Can I get a more in-depth guide about the inline assembler?

Fri Jun 3 18:44:38 PDT 2016

On Wednesday, 1 June 2016 at 23:23:49 UTC, ZILtoid1991 wrote:
> Here's the assembly code for my alpha-blending routine:
> ubyte[4] src = *cast(ubyte[4]*)(palette.ptr + 4 * *c);
> ubyte[4] *p = cast(ubyte[4]*)(workpad + (offsetX + x)*4 + 
> offsetY);
> asm{	//moving the values to their destinations
> movd	MM0, p;
> movd	MM1, src;
> movq	MM5, alpha;
> movq	MM7, alphaMMXmul_const1;
> movq	MM6, alphaMMXmul_const2;
> 									punpcklbw	MM2, MM0;
> punpcklbw	MM3, MM1;
>
> paddw	MM6, MM5;	//1 + alpha
> psubw	MM7, MM5;	//256 - alpha
>
> pmulhuw	MM2, MM6;	//src * (1 + alpha)
> pmulhuw MM3, MM7;	//dest * (256 - alpha)
> paddw	MM3, MM2;	//(src * (1 + alpha)) + (dest * (256 - alpha))
> psrlw	MM3, 8;		//(src * (1 + alpha)) + (dest * (256 - alpha)) / 
> 256
> 									//moving the result to its place;
> 									packuswb	MM4, MM3;
> movd	p, MM4;
> emms;
> }
>
> The two constants being referred here:
> static immutable ushort[4] alphaMMXmul_const1 = 
> [256,256,256,256];
> static immutable ushort[4] alphaMMXmul_const2 = [1,1,1,1];
>
> alpha is a ushort[4] containing the alpha value four times.
>
> After some debugging, I found out that the p pointer becomes 
> null at the end instead of pointing to a value. I have no 
> experience with using in-line assemblers (although I made a few 
> Hello World programs for MS-Dos with a stand-alone assembler), 
> so I don't know when and how the compiler will interpret the 
> types from D.

Problem solved.
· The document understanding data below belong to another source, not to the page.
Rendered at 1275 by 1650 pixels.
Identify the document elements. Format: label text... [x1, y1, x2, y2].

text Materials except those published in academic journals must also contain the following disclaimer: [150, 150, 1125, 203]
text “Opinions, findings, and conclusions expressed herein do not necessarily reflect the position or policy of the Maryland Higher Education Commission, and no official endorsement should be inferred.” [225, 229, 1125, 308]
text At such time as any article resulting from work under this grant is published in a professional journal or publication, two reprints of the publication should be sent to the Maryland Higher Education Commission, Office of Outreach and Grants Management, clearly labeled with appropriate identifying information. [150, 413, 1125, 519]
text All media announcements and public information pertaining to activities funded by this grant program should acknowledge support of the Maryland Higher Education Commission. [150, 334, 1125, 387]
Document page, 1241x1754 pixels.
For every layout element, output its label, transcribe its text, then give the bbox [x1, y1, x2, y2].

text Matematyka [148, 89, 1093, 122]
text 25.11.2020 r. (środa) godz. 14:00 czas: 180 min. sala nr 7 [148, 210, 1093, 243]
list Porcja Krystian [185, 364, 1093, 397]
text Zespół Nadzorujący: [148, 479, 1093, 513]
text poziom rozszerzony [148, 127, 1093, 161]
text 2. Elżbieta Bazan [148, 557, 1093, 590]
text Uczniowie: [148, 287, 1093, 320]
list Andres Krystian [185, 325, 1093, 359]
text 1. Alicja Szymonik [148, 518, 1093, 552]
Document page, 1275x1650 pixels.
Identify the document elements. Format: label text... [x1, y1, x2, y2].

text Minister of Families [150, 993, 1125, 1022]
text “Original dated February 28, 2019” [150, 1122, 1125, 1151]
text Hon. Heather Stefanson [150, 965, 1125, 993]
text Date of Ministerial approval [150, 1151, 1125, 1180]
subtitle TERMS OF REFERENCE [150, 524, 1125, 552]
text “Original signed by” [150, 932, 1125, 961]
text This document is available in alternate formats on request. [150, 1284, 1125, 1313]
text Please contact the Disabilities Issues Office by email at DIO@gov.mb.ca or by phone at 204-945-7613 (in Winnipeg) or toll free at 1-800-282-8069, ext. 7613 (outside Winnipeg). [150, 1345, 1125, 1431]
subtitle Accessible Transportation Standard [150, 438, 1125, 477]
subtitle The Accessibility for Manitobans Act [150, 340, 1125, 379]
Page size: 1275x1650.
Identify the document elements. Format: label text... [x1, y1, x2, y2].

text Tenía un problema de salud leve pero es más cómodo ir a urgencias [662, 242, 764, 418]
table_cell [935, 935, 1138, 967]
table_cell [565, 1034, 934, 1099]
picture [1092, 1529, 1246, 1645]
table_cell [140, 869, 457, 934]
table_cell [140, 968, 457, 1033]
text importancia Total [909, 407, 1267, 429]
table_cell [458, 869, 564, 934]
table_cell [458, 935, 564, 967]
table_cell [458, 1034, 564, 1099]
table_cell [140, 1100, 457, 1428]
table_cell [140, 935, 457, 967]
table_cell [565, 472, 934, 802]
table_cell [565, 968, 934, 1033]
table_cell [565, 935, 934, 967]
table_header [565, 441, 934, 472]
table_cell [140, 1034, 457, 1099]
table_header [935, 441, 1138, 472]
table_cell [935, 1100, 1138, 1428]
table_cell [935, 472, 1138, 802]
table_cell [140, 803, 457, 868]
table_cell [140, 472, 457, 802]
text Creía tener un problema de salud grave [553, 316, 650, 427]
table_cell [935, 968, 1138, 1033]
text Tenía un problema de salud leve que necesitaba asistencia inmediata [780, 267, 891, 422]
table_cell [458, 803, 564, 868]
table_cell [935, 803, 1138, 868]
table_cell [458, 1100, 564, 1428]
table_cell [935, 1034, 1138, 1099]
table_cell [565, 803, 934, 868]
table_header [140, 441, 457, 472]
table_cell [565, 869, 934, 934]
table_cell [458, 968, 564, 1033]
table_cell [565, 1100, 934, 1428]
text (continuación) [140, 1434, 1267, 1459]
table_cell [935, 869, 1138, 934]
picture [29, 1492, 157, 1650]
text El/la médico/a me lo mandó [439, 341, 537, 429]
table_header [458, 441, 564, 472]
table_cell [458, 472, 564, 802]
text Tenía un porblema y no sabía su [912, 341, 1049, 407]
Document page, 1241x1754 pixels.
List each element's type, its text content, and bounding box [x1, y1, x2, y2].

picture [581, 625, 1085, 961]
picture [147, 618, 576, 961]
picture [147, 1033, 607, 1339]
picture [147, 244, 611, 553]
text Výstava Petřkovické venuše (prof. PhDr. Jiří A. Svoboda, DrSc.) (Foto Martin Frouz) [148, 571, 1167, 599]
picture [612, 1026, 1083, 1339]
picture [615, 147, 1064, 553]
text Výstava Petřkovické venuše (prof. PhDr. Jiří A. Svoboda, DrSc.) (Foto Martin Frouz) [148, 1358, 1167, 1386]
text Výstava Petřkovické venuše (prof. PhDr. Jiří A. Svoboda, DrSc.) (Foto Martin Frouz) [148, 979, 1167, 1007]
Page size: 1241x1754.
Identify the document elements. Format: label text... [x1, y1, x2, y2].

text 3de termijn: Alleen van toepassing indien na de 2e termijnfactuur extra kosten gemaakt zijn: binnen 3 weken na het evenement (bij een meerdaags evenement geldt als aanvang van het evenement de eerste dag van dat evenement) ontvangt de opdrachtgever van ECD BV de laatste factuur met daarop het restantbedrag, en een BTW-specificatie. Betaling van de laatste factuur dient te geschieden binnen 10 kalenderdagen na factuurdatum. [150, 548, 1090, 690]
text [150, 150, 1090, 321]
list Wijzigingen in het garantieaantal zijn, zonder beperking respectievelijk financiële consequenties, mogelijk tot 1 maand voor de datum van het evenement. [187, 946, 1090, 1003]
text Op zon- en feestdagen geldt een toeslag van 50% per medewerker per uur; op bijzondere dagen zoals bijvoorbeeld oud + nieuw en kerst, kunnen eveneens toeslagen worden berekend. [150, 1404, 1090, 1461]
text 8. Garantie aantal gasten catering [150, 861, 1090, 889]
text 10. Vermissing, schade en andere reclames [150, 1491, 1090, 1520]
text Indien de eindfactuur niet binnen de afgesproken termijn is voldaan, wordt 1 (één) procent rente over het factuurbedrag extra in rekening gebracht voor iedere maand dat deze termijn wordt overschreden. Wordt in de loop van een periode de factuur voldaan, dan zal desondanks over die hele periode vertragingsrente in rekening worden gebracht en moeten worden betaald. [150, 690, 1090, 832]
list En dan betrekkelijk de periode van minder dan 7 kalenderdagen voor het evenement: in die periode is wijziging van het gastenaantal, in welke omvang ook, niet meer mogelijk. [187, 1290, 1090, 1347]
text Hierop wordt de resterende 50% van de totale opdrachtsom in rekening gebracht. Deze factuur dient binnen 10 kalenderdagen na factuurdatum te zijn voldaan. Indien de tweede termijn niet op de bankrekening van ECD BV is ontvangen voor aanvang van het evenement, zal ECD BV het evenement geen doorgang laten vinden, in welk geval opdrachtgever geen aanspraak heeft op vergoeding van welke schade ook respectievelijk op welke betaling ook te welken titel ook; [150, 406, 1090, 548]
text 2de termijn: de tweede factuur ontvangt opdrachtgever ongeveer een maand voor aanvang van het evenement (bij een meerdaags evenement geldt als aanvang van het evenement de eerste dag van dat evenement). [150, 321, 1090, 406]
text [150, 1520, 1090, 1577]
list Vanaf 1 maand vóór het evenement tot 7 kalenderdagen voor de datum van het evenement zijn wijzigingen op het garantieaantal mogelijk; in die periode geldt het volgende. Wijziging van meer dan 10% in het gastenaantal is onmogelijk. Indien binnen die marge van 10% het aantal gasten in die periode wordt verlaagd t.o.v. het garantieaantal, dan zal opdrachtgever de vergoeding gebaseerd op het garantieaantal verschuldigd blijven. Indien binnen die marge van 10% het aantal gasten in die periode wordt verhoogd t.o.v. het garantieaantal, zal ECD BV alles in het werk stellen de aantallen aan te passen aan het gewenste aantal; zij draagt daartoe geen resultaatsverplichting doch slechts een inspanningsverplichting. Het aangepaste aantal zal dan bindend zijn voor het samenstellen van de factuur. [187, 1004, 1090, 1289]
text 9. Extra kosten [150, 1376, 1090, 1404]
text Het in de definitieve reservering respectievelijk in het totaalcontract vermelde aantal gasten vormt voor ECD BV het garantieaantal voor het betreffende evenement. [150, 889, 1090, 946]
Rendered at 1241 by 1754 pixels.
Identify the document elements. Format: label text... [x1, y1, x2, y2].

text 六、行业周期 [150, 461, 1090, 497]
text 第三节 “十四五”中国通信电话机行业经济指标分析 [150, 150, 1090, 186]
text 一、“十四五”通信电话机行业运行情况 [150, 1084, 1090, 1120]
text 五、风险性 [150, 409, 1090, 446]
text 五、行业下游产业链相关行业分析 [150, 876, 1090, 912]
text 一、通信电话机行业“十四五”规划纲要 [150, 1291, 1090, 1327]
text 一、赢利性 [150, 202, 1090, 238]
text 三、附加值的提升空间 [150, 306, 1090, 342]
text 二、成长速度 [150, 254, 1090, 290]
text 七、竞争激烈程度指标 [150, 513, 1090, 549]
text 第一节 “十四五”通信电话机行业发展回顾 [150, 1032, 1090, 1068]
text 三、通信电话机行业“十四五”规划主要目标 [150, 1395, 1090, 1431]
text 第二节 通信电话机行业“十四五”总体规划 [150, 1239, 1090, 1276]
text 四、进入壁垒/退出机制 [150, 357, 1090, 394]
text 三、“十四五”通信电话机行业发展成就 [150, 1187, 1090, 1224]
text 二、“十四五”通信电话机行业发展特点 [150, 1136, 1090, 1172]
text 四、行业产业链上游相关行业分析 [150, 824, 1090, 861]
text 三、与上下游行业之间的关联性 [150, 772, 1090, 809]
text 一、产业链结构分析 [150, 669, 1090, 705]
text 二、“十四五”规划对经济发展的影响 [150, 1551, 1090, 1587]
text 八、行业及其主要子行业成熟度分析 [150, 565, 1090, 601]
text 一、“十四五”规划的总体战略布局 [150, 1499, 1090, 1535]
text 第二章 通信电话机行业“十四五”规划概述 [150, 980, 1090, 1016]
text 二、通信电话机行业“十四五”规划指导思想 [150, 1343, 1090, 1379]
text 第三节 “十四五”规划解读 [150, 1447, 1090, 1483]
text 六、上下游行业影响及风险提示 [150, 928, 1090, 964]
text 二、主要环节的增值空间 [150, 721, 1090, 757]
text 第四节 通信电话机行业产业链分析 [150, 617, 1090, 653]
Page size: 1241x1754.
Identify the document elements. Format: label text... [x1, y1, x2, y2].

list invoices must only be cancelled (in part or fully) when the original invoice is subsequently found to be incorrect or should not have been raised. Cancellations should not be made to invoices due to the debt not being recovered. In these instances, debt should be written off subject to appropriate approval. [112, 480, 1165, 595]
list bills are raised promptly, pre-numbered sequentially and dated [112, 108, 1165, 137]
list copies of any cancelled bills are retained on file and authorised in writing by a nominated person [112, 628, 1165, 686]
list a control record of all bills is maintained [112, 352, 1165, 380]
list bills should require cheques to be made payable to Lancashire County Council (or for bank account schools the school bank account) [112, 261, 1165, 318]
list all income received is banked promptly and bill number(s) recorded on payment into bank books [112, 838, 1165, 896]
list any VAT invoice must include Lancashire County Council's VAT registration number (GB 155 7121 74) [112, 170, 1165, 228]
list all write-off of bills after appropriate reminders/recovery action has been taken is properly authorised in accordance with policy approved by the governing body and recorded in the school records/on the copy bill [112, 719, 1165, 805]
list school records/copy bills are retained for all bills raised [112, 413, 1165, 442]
Current assembly code:

asm{
									//moving the values to their destinations
mov		EBX, p[EBP];
movd	MM0, src;
movd	MM1, [EBX];

movq	MM5, alpha;			
movq	MM7, alphaMMXmul_const256;
movq	MM6, alphaMMXmul_const1;
pxor	MM2, MM2;
punpcklbw	MM0, MM2;
punpcklbw	MM1, MM2;

paddusw	MM6, MM5;	//1 + alpha
psubusw	MM7, MM5;	//256 - alpha

pmullw	MM0, MM6;	//src * (1 + alpha)
pmullw	MM1, MM7;	//dest * (256 - alpha)
paddusw	MM0, MM1;	//(src * (1 + alpha)) + (dest * (256 - alpha))
psrlw	MM0, 8;		//(src * (1 + alpha)) + (dest * (256 - alpha)) / 
256
									//moving the result to its place;
//pxor	MM2, MM2;
packuswb	MM0, MM2;

movd	[EBX], MM0;

emms;
}
The actual problem was the poor documentation of MMX instructions 
as it never really caught on, and the disappearance of assembly 
programming from the mainstream. The end result was a quick 
alpha-blending algorithm that barely has any extra performance 
penalty compared to just copying the pixels. I currently have no 
plans on translating the whole sprite displaying algorithm to 
assembly, instead I'll work on the editor for the game engine.